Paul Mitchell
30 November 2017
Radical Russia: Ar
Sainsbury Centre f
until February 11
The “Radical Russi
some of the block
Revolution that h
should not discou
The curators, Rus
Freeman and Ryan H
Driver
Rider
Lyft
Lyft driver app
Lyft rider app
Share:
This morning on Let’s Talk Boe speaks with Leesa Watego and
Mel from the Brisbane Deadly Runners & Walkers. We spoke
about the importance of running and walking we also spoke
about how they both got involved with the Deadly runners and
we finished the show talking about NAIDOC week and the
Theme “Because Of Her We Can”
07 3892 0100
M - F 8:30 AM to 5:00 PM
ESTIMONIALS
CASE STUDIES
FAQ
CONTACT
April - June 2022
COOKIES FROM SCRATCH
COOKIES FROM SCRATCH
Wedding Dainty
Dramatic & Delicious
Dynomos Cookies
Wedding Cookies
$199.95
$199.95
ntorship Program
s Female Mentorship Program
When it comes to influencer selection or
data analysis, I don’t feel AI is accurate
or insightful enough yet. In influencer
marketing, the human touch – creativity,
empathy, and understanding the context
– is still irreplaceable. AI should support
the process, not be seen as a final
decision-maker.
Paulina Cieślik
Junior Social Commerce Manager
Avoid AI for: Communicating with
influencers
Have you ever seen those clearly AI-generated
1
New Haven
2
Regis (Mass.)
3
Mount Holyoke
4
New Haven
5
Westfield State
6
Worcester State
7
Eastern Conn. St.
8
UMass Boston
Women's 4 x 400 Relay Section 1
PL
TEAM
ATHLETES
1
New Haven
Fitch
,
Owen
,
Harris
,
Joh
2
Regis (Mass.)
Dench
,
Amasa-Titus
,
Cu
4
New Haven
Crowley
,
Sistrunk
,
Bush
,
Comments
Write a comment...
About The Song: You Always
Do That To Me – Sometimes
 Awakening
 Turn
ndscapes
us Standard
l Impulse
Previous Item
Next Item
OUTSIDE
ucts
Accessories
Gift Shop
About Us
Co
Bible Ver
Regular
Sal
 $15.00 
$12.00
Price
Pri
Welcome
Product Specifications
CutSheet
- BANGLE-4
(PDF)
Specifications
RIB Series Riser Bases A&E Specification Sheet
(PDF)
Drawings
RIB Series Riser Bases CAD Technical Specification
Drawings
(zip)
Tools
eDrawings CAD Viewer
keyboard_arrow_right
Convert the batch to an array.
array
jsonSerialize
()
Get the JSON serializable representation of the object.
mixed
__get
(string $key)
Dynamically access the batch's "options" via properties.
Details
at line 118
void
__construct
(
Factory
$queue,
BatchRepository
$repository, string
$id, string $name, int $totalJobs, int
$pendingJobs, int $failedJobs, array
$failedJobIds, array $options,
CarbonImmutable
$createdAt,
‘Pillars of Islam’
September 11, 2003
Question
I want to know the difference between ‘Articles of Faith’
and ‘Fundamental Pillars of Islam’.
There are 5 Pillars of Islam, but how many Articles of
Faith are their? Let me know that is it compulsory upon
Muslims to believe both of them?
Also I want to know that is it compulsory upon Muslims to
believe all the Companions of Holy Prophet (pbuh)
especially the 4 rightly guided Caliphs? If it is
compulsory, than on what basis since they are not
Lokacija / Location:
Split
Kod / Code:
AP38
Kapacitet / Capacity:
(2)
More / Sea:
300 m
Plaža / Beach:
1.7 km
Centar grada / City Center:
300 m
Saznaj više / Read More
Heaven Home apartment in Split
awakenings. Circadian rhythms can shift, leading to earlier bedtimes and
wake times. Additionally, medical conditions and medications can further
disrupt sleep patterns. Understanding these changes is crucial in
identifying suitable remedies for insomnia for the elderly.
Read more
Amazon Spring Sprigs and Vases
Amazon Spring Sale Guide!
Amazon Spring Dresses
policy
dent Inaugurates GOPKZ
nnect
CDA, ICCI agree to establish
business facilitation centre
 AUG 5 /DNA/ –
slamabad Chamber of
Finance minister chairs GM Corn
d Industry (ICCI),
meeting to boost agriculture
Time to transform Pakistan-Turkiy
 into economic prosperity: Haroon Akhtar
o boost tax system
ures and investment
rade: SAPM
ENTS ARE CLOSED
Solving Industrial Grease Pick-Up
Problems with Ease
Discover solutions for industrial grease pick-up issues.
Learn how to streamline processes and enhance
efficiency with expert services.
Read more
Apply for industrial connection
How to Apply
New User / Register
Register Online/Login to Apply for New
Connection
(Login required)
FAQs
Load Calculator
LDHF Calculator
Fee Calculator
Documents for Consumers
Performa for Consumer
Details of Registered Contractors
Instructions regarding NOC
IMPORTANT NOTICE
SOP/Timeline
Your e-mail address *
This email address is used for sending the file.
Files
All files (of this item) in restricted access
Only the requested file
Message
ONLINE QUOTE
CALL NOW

● PROBLEM TO WORK ON:
Could you transcribe each entry exactly as it stands?

● EXERCISE ANSWER:
Paul Mitchell
30 November 2017
Radical Russia: Ar
Sainsbury Centre f
until February 11
The “Radical Russi
some of the block
Revolution that h
should not discou
The curators, Rus
Freeman and Ryan H
Driver
Rider
Lyft
Lyft driver app
Lyft rider app
Share:
This morning on Let’s Talk Boe speaks with Leesa Watego and
Mel from the Brisbane Deadly Runners & Walkers. We spoke
about the importance of running and walking we also spoke
about how they both got involved with the Deadly runners and
we finished the show talking about NAIDOC week and the
Theme “Because Of Her We Can”
07 3892 0100
M - F 8:30 AM to 5:00 PM
ESTIMONIALS
CASE STUDIES
FAQ
CONTACT
April - June 2022
COOKIES FROM SCRATCH
COOKIES FROM SCRATCH
Wedding Dainty
Dramatic & Delicious
Dynomos Cookies
Wedding Cookies
$199.95
$199.95
ntorship Program
s Female Mentorship Program
When it comes to influencer selection or
data analysis, I don’t feel AI is accurate
or insightful enough yet. In influencer
marketing, the human touch – creativity,
empathy, and understanding the context
– is still irreplaceable. AI should support
the process, not be seen as a final
decision-maker.
Paulina Cieślik
Junior Social Commerce Manager
Avoid AI for: Communicating with
influencers
Have you ever seen those clearly AI-generated
1
New Haven
2
Regis (Mass.)
3
Mount Holyoke
4
New Haven
5
Westfield State
6
Worcester State
7
Eastern Conn. St.
8
UMass Boston
Women's 4 x 400 Relay Section 1
PL
TEAM
ATHLETES
1
New Haven
Fitch
,
Owen
,
Harris
,
Joh
2
Regis (Mass.)
Dench
,
Amasa-Titus
,
Cu
4
New Haven
Crowley
,
Sistrunk
,
Bush
,
Comments
Write a comment...
About The Song: You Always
Do That To Me – Sometimes
 Awakening
 Turn
ndscapes
us Standard
l Impulse
Previous Item
Next Item
OUTSIDE
ucts
Accessories
Gift Shop
About Us
Co
Bible Ver
Regular
Sal
 $15.00 
$12.00
Price
Pri
Welcome
Product Specifications
CutSheet
- BANGLE-4
(PDF)
Specifications
RIB Series Riser Bases A&E Specification Sheet
(PDF)
Drawings
RIB Series Riser Bases CAD Technical Specification
Drawings
(zip)
Tools
eDrawings CAD Viewer
keyboard_arrow_right
Convert the batch to an array.
array
jsonSerialize
()
Get the JSON serializable representation of the object.
mixed
__get
(string $key)
Dynamically access the batch's "options" via properties.
Details
at line 118
void
__construct
(
Factory
$queue,
BatchRepository
$repository, string
$id, string $name, int $totalJobs, int
$pendingJobs, int $failedJobs, array
$failedJobIds, array $options,
CarbonImmutable
$createdAt,
‘Pillars of Islam’
September 11, 2003
Question
I want to know the difference between ‘Articles of Faith’
and ‘Fundamental Pillars of Islam’.
There are 5 Pillars of Islam, but how many Articles of
Faith are their? Let me know that is it compulsory upon
Muslims to believe both of them?
Also I want to know that is it compulsory upon Muslims to
believe all the Companions of Holy Prophet (pbuh)
especially the 4 rightly guided Caliphs? If it is
compulsory, than on what basis since they are not
Lokacija / Location:
Split
Kod / Code:
AP38
Kapacitet / Capacity:
(2)
More / Sea:
300 m
Plaža / Beach:
1.7 km
Centar grada / City Center:
300 m
Saznaj više / Read More
Heaven Home apartment in Split
awakenings. Circadian rhythms can shift, leading to earlier bedtimes and
wake times. Additionally, medical conditions and medications can further
disrupt sleep patterns. Understanding these changes is crucial in
identifying suitable remedies for insomnia for the elderly.
Read more
Amazon Spring Sprigs and Vases
Amazon Spring Sale Guide!
Amazon Spring Dresses
policy
dent Inaugurates GOPKZ
nnect
CDA, ICCI agree to establish
business facilitation centre
 AUG 5 /DNA/ –
slamabad Chamber of
Finance minister chairs GM Corn
d Industry (ICCI),
meeting to boost agriculture
Time to transform Pakistan-Turkiy
 into economic prosperity: Haroon Akhtar
o boost tax system
ures and investment
rade: SAPM
ENTS ARE CLOSED
Solving Industrial Grease Pick-Up
Problems with Ease
Discover solutions for industrial grease pick-up issues.
Learn how to streamline processes and enhance
efficiency with expert services.
Read more
Apply for industrial connection
How to Apply
New User / Register
Register Online/Login to Apply for New
Connection
(Login required)
FAQs
Load Calculator
LDHF Calculator
Fee Calculator
Documents for Consumers
Performa for Consumer
Details of Registered Contractors
Instructions regarding NOC
IMPORTANT NOTICE
SOP/Timeline
Your e-mail address *
This email address is used for sending the file.
Files
All files (of this item) in restricted access
Only the requested file
Message
ONLINE QUOTE
CALL NOW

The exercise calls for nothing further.